(Available data)
□ □ □ □ □

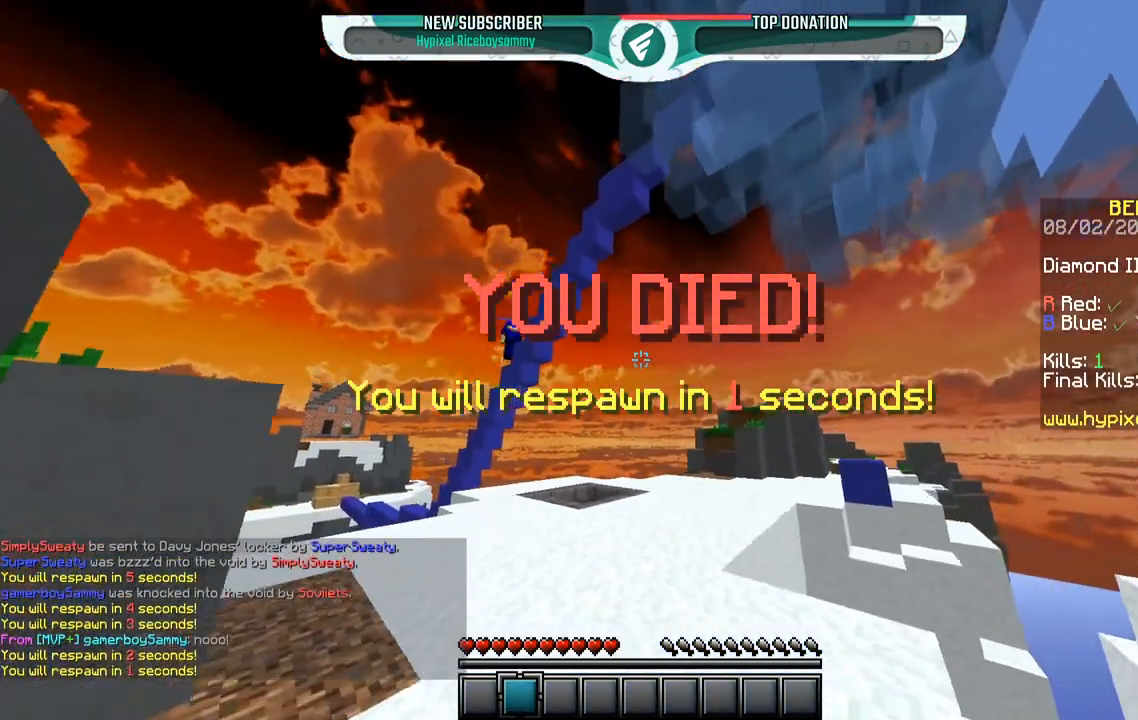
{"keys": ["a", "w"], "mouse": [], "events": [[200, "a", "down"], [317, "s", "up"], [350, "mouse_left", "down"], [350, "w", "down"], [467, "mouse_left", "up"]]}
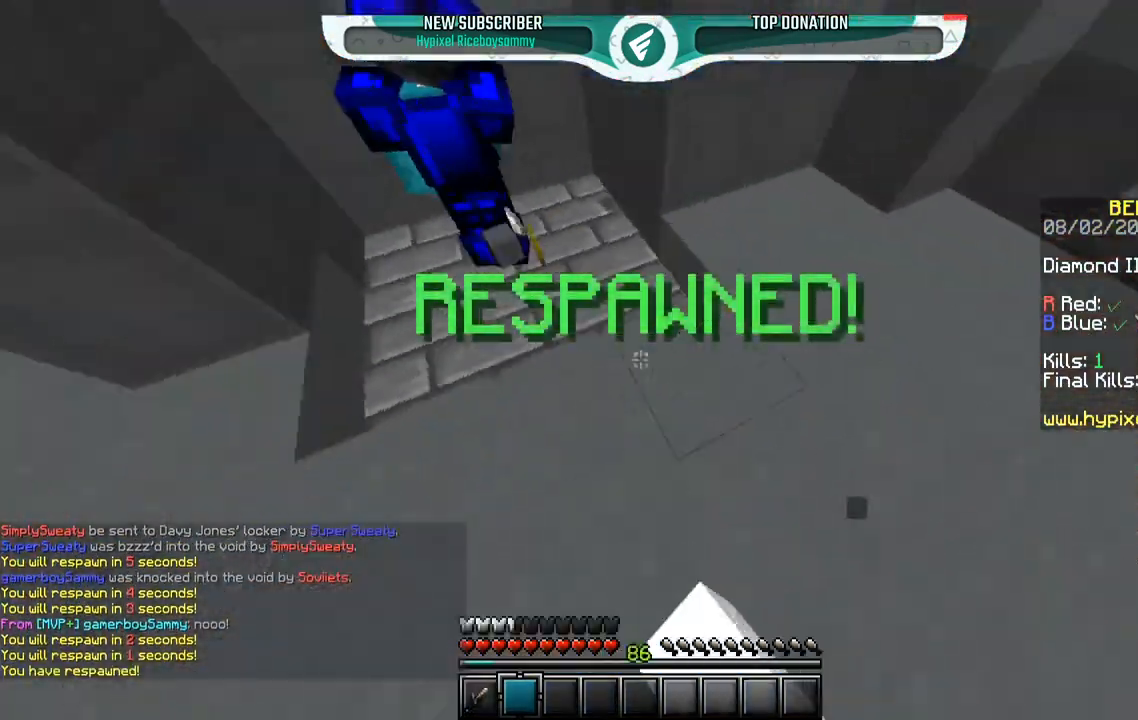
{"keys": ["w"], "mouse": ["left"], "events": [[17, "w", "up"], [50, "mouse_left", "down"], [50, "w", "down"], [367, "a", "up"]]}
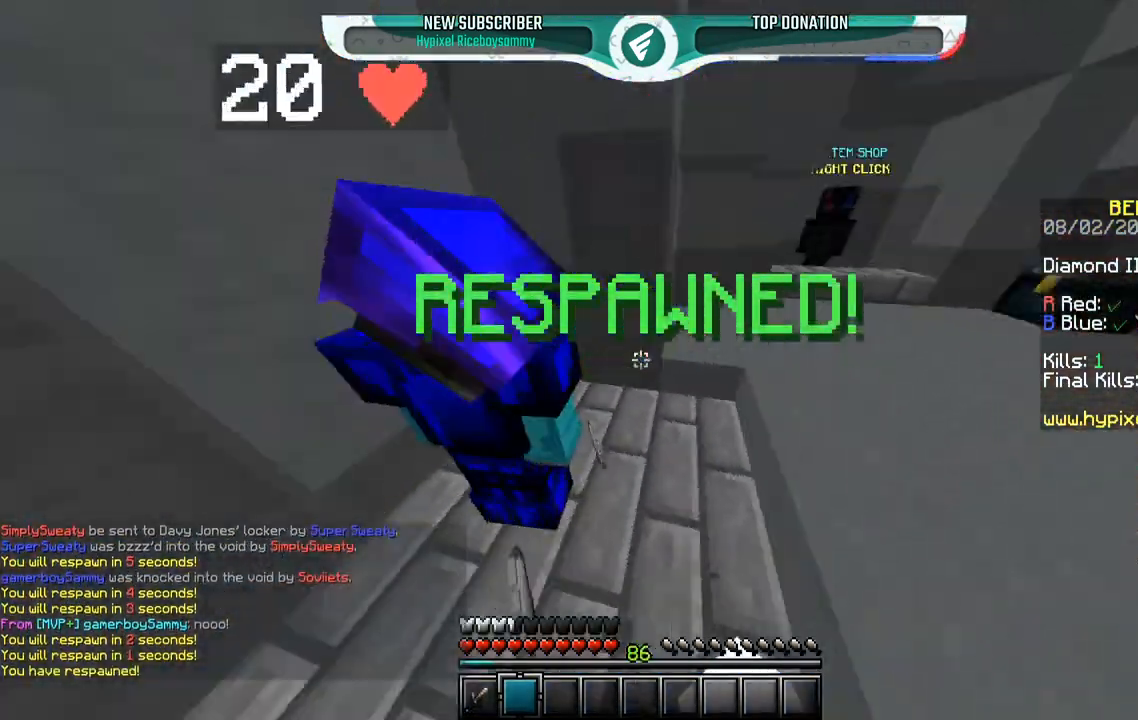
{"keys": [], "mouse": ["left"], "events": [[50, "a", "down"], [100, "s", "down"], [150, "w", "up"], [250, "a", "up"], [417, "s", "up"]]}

□ □ □ □ □

Copy the listing exactly. No images belong in the copy.

(Exercise result)
{"keys": ["a", "w"], "mouse": [], "events": [[200, "a", "down"], [317, "s", "up"], [350, "mouse_left", "down"], [350, "w", "down"], [467, "mouse_left", "up"]]}
{"keys": ["w"], "mouse": ["left"], "events": [[17, "w", "up"], [50, "mouse_left", "down"], [50, "w", "down"], [367, "a", "up"]]}
{"keys": [], "mouse": ["left"], "events": [[50, "a", "down"], [100, "s", "down"], [150, "w", "up"], [250, "a", "up"], [417, "s", "up"]]}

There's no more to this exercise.